§ To-do item: Every record here must be copied exactly, except for the images it holds.

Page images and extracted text
****************
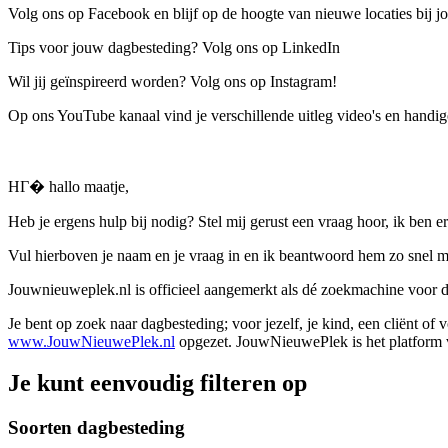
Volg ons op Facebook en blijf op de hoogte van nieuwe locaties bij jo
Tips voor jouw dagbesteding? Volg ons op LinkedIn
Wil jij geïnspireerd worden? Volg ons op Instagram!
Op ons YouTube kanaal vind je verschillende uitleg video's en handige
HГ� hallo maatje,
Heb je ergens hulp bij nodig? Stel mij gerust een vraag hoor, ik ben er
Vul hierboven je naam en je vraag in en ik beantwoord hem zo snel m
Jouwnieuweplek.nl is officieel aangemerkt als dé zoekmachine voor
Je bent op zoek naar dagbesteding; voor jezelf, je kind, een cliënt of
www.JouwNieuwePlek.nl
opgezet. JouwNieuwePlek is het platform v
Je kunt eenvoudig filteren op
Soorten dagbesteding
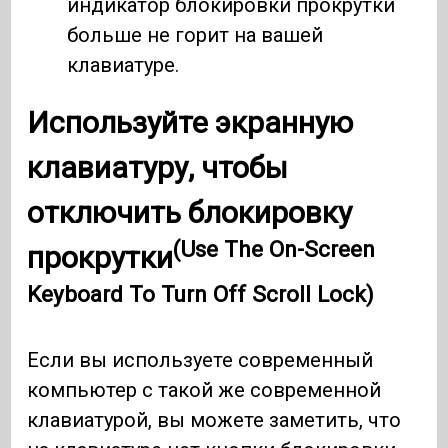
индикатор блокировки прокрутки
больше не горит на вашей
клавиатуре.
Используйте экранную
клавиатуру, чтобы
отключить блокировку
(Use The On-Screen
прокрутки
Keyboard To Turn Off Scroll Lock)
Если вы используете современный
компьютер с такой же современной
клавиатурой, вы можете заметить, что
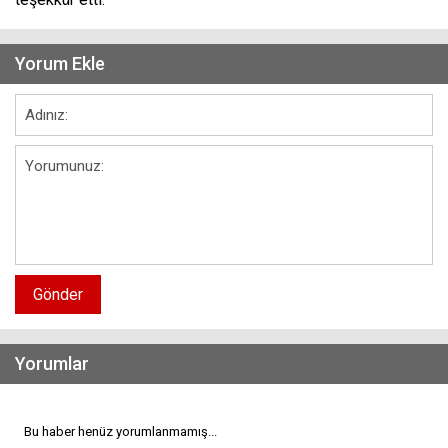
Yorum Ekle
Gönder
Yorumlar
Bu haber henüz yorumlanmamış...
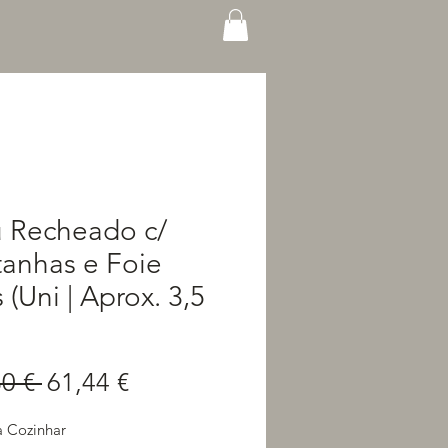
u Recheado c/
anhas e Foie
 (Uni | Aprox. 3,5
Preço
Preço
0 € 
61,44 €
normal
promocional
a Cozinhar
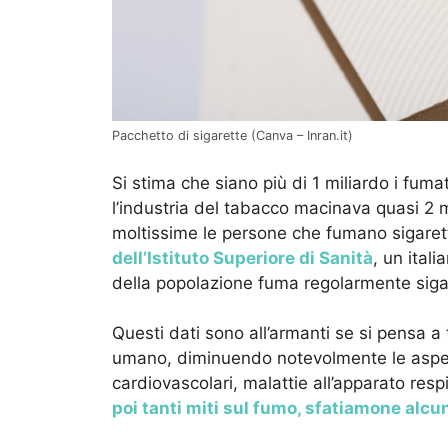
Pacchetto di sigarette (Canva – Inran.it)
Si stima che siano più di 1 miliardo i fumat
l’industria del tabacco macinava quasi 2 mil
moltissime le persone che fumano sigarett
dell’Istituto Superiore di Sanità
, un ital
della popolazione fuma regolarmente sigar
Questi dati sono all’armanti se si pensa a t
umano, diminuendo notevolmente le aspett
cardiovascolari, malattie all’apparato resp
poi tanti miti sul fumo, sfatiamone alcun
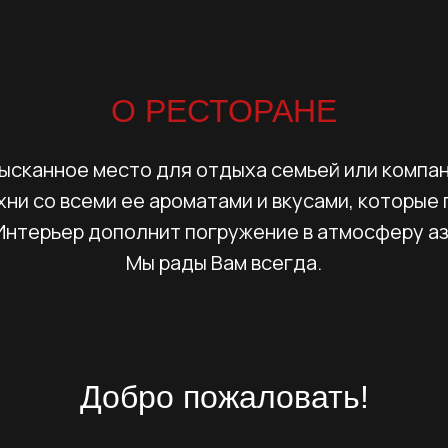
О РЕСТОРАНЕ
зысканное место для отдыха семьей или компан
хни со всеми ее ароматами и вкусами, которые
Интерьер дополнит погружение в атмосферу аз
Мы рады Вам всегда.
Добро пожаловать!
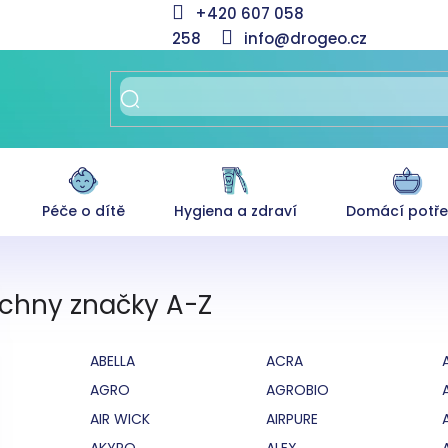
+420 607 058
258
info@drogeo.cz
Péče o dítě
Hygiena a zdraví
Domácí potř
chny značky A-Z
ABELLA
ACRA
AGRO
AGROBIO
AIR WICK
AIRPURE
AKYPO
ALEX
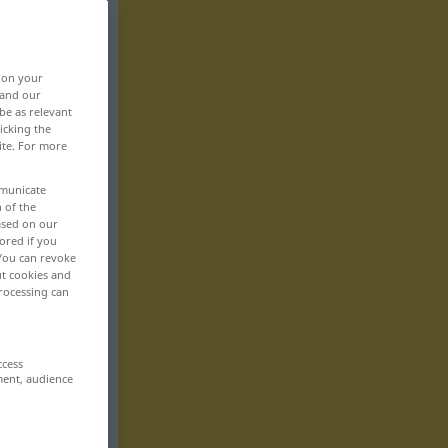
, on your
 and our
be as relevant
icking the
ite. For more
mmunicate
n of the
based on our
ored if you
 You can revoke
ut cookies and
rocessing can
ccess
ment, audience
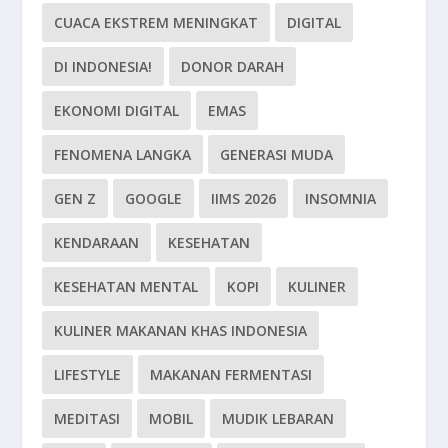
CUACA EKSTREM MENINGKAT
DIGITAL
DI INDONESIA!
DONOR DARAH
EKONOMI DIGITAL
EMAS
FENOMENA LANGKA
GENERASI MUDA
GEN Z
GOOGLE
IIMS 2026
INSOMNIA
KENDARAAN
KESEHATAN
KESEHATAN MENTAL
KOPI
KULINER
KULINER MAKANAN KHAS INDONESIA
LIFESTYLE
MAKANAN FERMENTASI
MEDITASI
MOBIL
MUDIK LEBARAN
****************
§ Answer section:
Volg ons op Facebook en blijf op de hoogte van nieuwe locaties bij jo
Tips voor jouw dagbesteding? Volg ons op LinkedIn
Wil jij geïnspireerd worden? Volg ons op Instagram!
Op ons YouTube kanaal vind je verschillende uitleg video's en handige
HГ� hallo maatje,
Heb je ergens hulp bij nodig? Stel mij gerust een vraag hoor, ik ben er
Vul hierboven je naam en je vraag in en ik beantwoord hem zo snel m
Jouwnieuweplek.nl is officieel aangemerkt als dé zoekmachine voor
Je bent op zoek naar dagbesteding; voor jezelf, je kind, een cliënt of
www.JouwNieuwePlek.nl
opgezet. JouwNieuwePlek is het platform v
Je kunt eenvoudig filteren op
Soorten dagbesteding
индикатор блокировки прокрутки
больше не горит на вашей
клавиатуре.
Используйте экранную
клавиатуру, чтобы
отключить блокировку
(Use The On-Screen
прокрутки
Keyboard To Turn Off Scroll Lock)
Если вы используете современный
компьютер с такой же современной
клавиатурой, вы можете заметить, что
Yorum Ekle
Gönder
Yorumlar
Bu haber henüz yorumlanmamış...
u Recheado c/
anhas e Foie
 (Uni | Aprox. 3,5
Preço
Preço
0 € 
61,44 €
normal
promocional
a Cozinhar
Pacchetto di sigarette (Canva – Inran.it)
Si stima che siano più di 1 miliardo i fumat
l’industria del tabacco macinava quasi 2 mil
moltissime le persone che fumano sigarett
dell’Istituto Superiore di Sanità
, un ital
della popolazione fuma regolarmente sigar
Questi dati sono all’armanti se si pensa a t
umano, diminuendo notevolmente le aspett
cardiovascolari, malattie all’apparato resp
poi tanti miti sul fumo, sfatiamone alcun
О РЕСТОРАНЕ
зысканное место для отдыха семьей или компан
хни со всеми ее ароматами и вкусами, которые
Интерьер дополнит погружение в атмосферу аз
Мы рады Вам всегда.
Добро пожаловать!
+420 607 058
258
info@drogeo.cz
Péče o dítě
Hygiena a zdraví
Domácí potř
chny značky A-Z
ABELLA
ACRA
AGRO
AGROBIO
AIR WICK
AIRPURE
AKYPO
ALEX
, on your
 and our
be as relevant
icking the
ite. For more
mmunicate
n of the
based on our
ored if you
 You can revoke
ut cookies and
rocessing can
ccess
ment, audience
CUACA EKSTREM MENINGKAT
DIGITAL
DI INDONESIA!
DONOR DARAH
EKONOMI DIGITAL
EMAS
FENOMENA LANGKA
GENERASI MUDA
GEN Z
GOOGLE
IIMS 2026
INSOMNIA
KENDARAAN
KESEHATAN
KESEHATAN MENTAL
KOPI
KULINER
KULINER MAKANAN KHAS INDONESIA
LIFESTYLE
MAKANAN FERMENTASI
MEDITASI
MOBIL
MUDIK LEBARAN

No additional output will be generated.